1. US - Second largest carbon emitter. Is not a signatory of Kyoto Protocol. Has made it clear that it will not give money to India or China for adopting new technology or green efforts rather its money will go to the most vulnerable countries. It has pledged emission cut of 17% from its 2005 level. Also it would put $10 billion for global climate fund. 2. China - Largest carbon emitter. Under Kyoto Protocol it is under no obligation to put a cap on its emissions. Has been the biggest beneficiary of Kyoto Protocol as it cornered maximum funds from developed countries for carbon mitigation. Refuses to accept any binding commitment to bring down carbon emission but unilaterally declared to bring down carbon intensity by 40-45 per cent by 2020. 3. Russia - Third largest emitter of carbon. Signatory of Kyoto Protocol but under no obligation to go for any emission cuts. Has been silent on voluntary emission cuts as well as any contribution to global climate fund. 4. India - India is the fourth largest emitter of carbon. But it has a unique position. Its per capita carbon emission is less than 1/20th of US at 1.8 tons per person per year. But 400 million of her citizens don't have access to electricity. And when we take its 300 million strong middle class into account the per capita carbon emission reaches close to the world average of 5.2 tons. But India has decided to bring down its carbon intensity by 20-25 per cent by 2020 and wants the developed countries to fund its transition. 5. Britain - British Prime Minister Gordon Brown has been winning brownie points by raising all the right voices. He was the first one to propose a climate fund of $10 billion. But Britain still has a high per capita carbon emission and nothing concrete has been done to mitigate it. 6. G-77 - A misnomer as it represents 120 developing nations. These under developed or partially developing countries have done little or nothing to contribute in global climate change yet they would be suffering heavily due to it. They are demanding aid from the rich nations who have been historically responsible for huge carbon emissions.

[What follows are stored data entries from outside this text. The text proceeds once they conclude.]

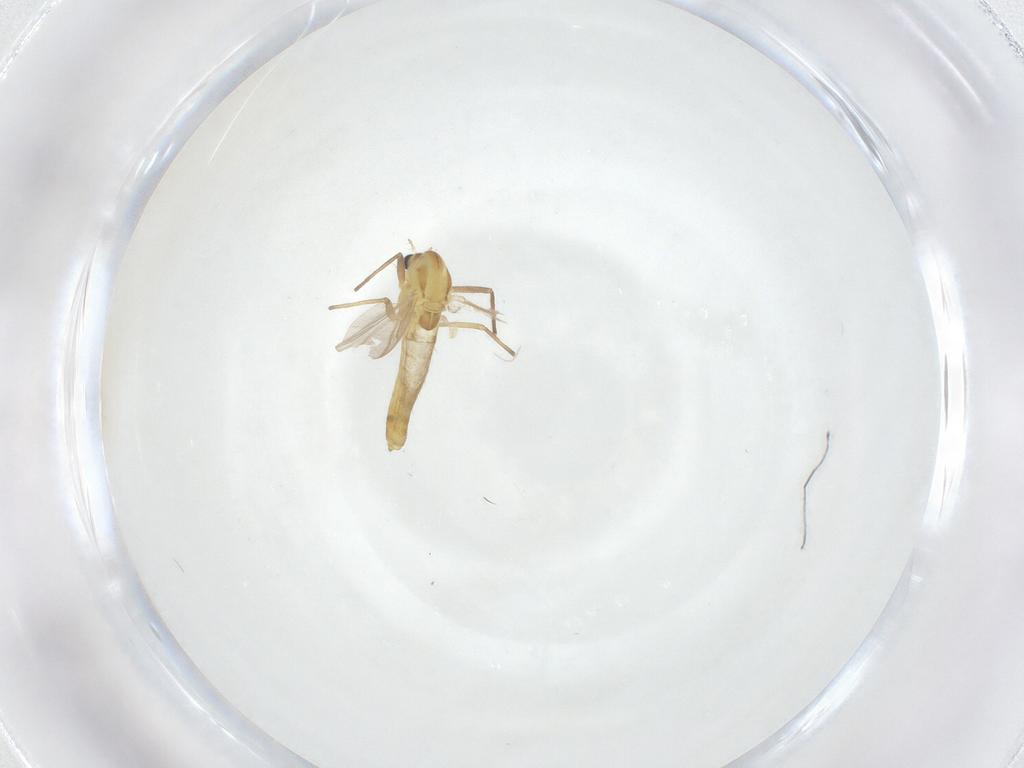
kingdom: Animalia
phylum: Arthropoda
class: Insecta
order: Diptera
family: Chironomidae
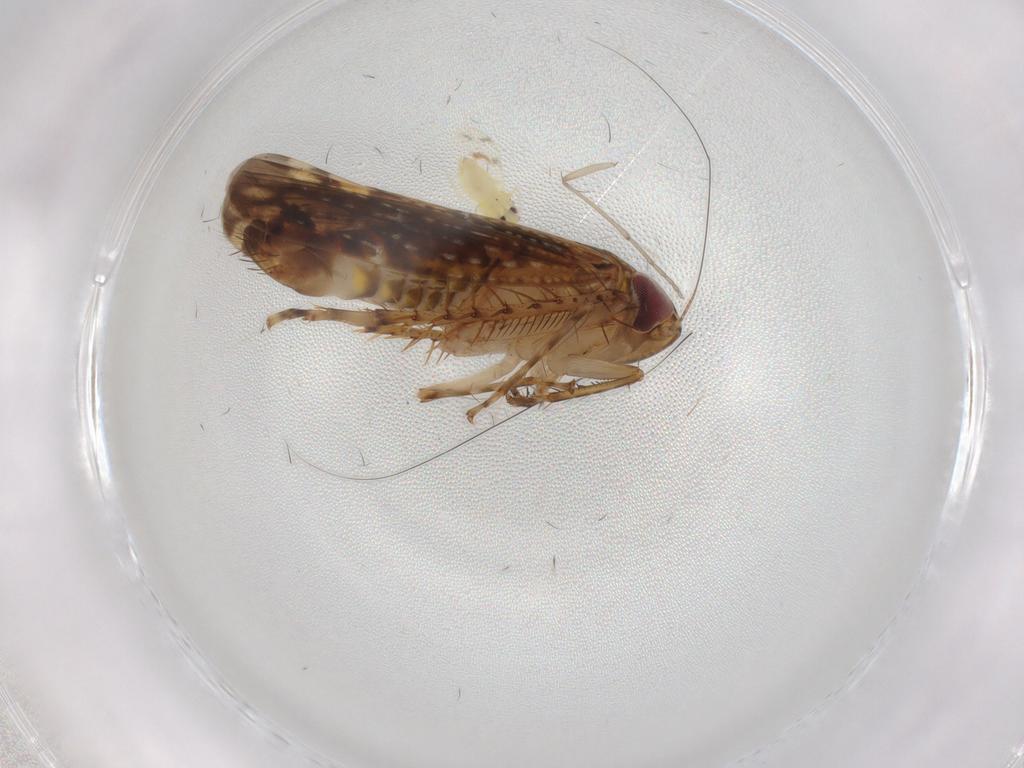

7. AOSIS - Alliance Of Small Island States - These 42 states are low lying island states in Pacific, Atlantic and Indian Ocean. They are demanding that any agreement that does not talk about capping temperature rise of not more than 1.5 degree centigrade would unacceptable to them. Their very existence is at stake due to the rising sea levels in the 21st century.

With this disparate demands and hardened positions the Copenhagen Summit began on December 7, 2009. Within two days of the Summit there was an uproar that threatened the negotiations and the Summit itself. Denmark prepared a draft and leaked it to a British Daily the Guardian. Its now popularly called Danish Draft but has the backing of US and UK. The text proposes to force developing countries to agree to specific emission cuts and measures that were not part of the original UN agreement. Divide poor countries further by creating a new category of developing countries called "the most vulnerable" Weaken the UN's role in handling climate finance and make IMF (International Monetary Fund) as the main agency to disburse funds. Not allow poor countries to emit more than 1.44 tonnes of carbon per person by 2050, while allowing rich countries to emit 2.67 tonnes.